New search engine making strides in exploring the Deep, Dark Web
- By Kevin McCaney
- Feb 12, 2015
The Pentagon’s project to develop a new search engine to sift through information and find connections in the deepest corners of the Web, which kicked off only a year ago, has advanced far enough that it has contributed to a kidnaping and sexual assault conviction in New York City and, last weekend, been demonstrated on national TV.
The goal of the project, called Memex—a combination of “memory” and “index”—is to be able to reach into the vast terrain—90 percent to 95 percent—of the Internet not covered by commercial search engines. And in addition to search, the project is developing tools for quickly creating subsets of information and analyzing those subsets for potential links. The Defense Advanced Research Projects Agency, which is leading a team of 17 contractors on the research, discussed on 60 Minutes the value of being able to access that otherwise undiscovered country.
DARPA refers to that unindexed terrain as the Deep Web, which is often called by other names, most commonly the Dark Web or the Shadow Web. Although the terms are sometimes used interchangeably, Web intelligence companies caution that they don’t really mean the same thing. BrightPlanet, which says it coined “Deep Web” a dozen years ago, said that term refers to databases of non-indexed information that Google, Bing and Yahoo don’t get to. The Dark, or Shadow, Web is the Barbary Coast of the Internet, a subset of the Deep Web where nefarious operations like the former Silk Road drug dealership or human trafficking are conducted in domains such as the TOR network’s Hidden Services.
The Memex program would explore both, though DARPA did say in announcing the program that the initial focus would be to help law enforcement agencies investigating human trafficking.
In the New York case, a 28-year-old woman was held captive for two days in November 2012 and sexually abused by a group of men before she jumped from a sixth-floor window to escape, according to a report in Scientific American. Four months ago, New York County prosecutors convicted one of the men, and although both prosecutors and DARPA officials were mum publicly on Menex’ involvement, they confirmed to Scientific American that the search engine, at the time still nascent, was key to the conviction.

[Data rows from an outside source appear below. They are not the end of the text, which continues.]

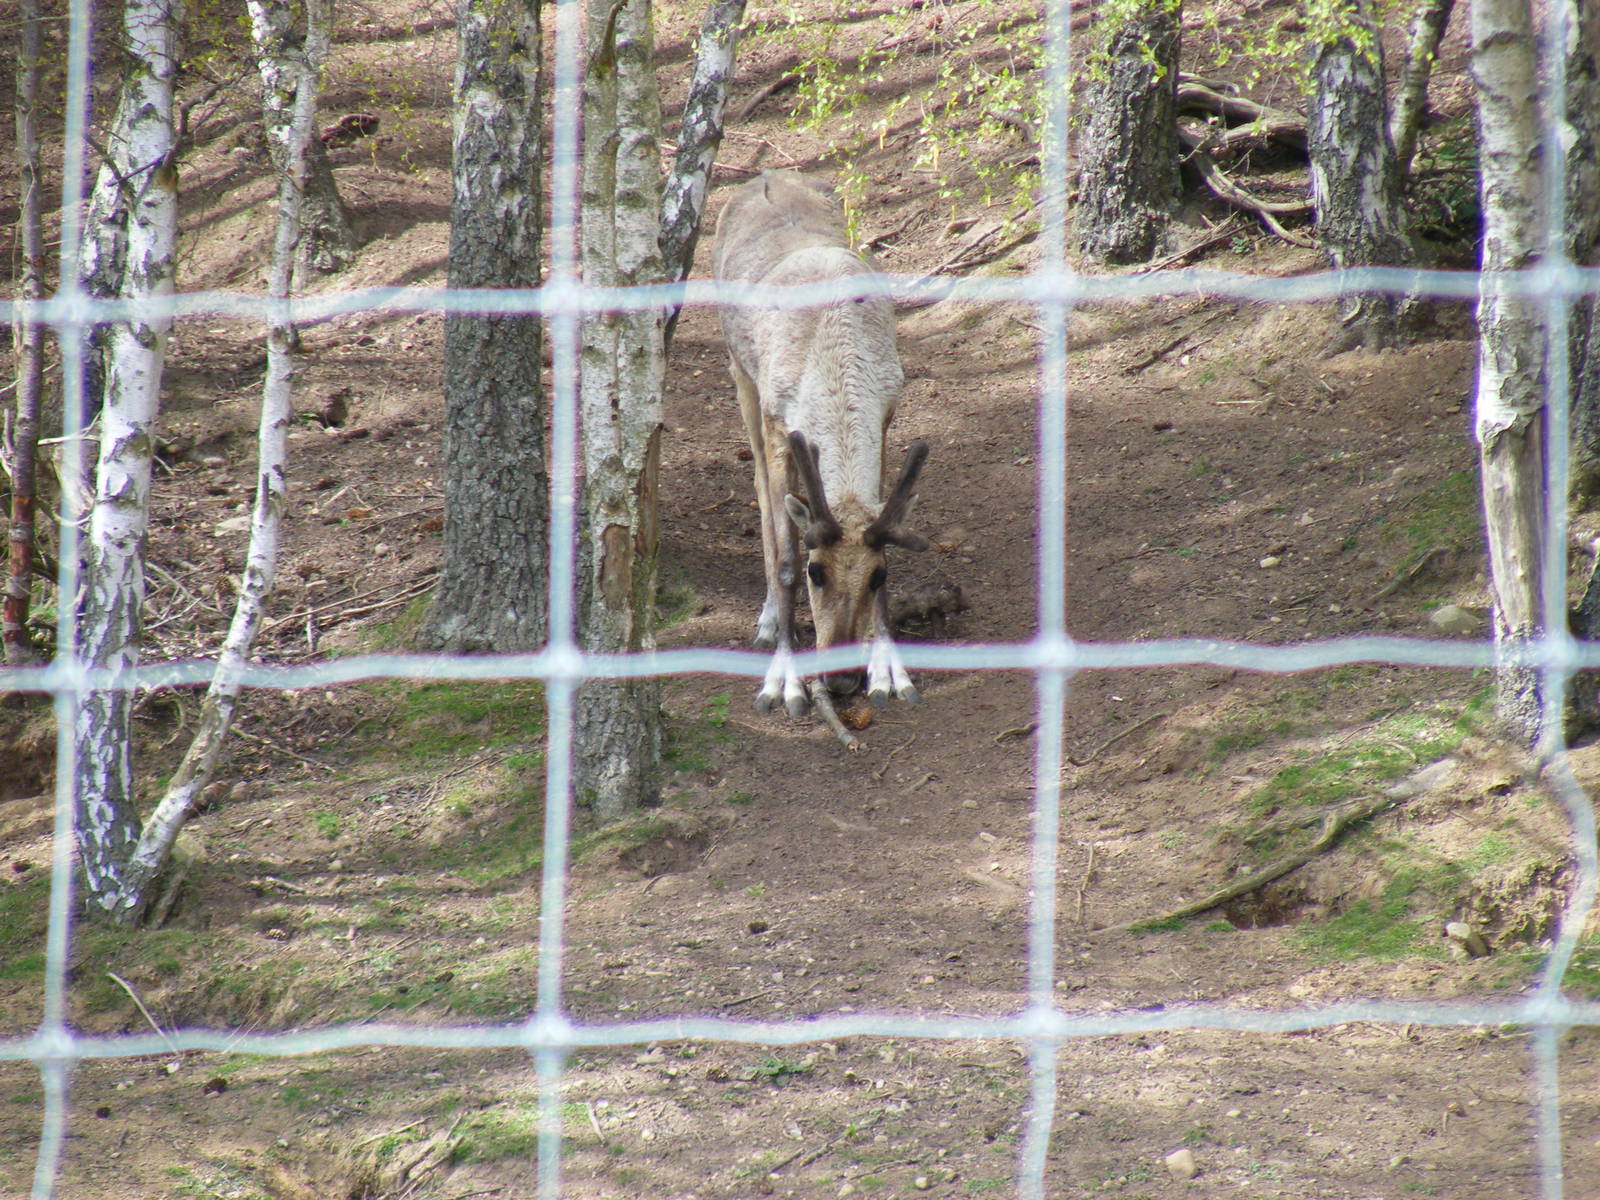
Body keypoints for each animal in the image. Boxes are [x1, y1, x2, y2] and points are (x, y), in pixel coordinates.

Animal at [713, 170, 931, 724]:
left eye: (877, 576)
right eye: (817, 572)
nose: (842, 678)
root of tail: (766, 174)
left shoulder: (887, 411)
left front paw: (888, 671)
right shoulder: (778, 422)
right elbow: (786, 550)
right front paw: (785, 681)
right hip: (740, 374)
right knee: (761, 496)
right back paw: (769, 618)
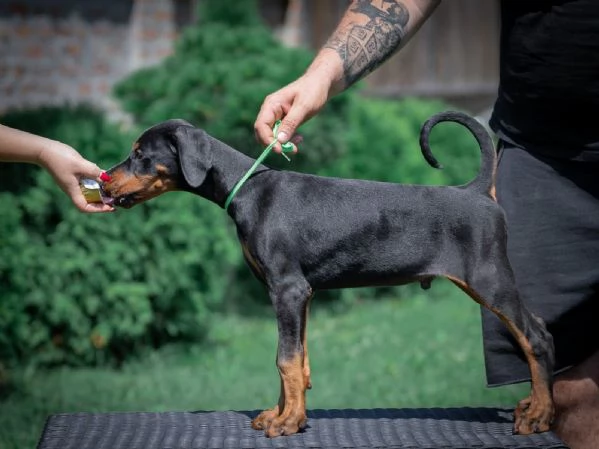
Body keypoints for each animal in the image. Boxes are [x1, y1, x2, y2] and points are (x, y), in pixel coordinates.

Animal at [103, 112, 556, 438]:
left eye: (140, 153)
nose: (104, 182)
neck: (247, 189)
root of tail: (476, 191)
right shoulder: (301, 293)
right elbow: (298, 359)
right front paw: (284, 414)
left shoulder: (287, 289)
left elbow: (285, 358)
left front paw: (286, 423)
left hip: (489, 278)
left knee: (536, 337)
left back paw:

On the record, Manhattan District Attorney Cyrus R. Vance, Jr. did say his office is using Memex in every one of its human trafficking cases.

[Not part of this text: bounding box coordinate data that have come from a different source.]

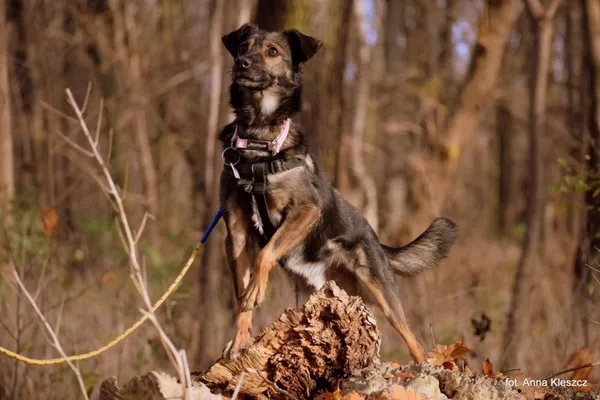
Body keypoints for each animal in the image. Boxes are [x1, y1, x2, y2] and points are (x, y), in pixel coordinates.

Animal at [218, 24, 458, 362]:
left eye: (272, 52)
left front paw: (255, 291)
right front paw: (238, 340)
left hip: (380, 287)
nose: (242, 63)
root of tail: (377, 241)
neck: (259, 141)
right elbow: (241, 296)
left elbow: (264, 255)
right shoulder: (236, 232)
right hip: (313, 293)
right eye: (242, 47)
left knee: (412, 339)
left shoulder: (306, 210)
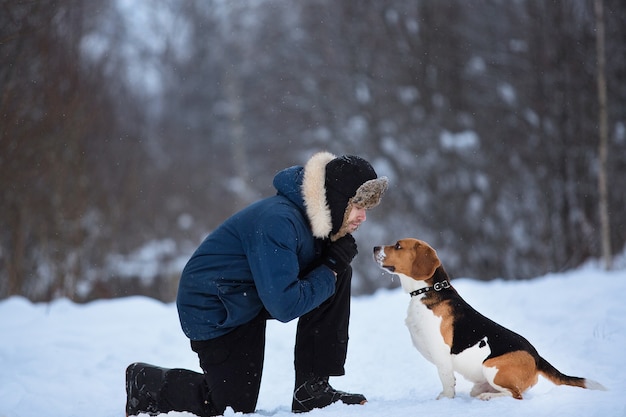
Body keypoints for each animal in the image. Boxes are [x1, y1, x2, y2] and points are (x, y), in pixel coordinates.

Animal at [370, 237, 604, 400]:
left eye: (398, 246)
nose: (374, 248)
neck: (428, 290)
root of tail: (537, 358)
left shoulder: (441, 353)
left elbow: (446, 380)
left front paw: (445, 400)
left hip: (492, 367)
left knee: (515, 395)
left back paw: (488, 397)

Search engines like Google, Bing and Yahoo cover, by some estimates, as little as 5 percent of what’s on the Internet, Chris White, the program manager for Memex, told 60 minutes. DARPA wants to get past those commercial results, which are based (in Google’s case) on advertising and rankings as determined by Google’s algorithms. Google is awfully good at what it does, but its searches nevertheless are finding sites and pages that want to be found. Memex would look for, sort and analyze data on all those other pages—temporary documents, data located behind forms, shared and other content—and be able to return to and build on searches, finding connections as they crop up.
“The main issue we’re trying to address is the one-size-fits-all approach to the internet where [search results are] based on consumer advertising and ranking,” White said.

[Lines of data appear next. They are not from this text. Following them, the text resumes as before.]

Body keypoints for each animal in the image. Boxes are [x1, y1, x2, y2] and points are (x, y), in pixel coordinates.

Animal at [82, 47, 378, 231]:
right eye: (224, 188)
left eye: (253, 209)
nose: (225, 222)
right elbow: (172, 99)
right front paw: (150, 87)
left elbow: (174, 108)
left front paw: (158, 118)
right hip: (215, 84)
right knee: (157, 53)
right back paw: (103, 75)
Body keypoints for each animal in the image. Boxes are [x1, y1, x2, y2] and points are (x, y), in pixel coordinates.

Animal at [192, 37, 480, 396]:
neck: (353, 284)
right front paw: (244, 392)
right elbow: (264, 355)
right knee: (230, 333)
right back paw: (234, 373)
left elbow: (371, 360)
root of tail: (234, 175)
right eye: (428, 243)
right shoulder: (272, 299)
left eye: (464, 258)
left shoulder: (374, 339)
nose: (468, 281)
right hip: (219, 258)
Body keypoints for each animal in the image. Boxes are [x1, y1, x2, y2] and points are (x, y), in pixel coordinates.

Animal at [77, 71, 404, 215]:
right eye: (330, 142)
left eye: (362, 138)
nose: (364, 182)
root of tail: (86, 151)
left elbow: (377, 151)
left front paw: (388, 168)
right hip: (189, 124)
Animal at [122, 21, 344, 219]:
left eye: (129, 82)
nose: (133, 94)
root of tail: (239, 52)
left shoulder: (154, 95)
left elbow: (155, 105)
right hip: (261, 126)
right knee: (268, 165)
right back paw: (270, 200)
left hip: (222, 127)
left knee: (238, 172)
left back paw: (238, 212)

Beyond going after traffickers, terrorists and other high-profile targets, a tool like Memex could help military, intelligence, law enforcement, health agencies and commercial interests find publicly available, mission-critical data—following an outbreak of Ebola, for example, or political upheavals or natural disasters.
When it announced the program, DARPA said it was interested only in publicly available information and was “specifically not interested” in identifying anonymous services, servers or IP addresses. The goal is just to make connections using the information out there, especially the information that is otherwise hard to find.
Kevin McCaney is a former editor of Defense Systems and GCN.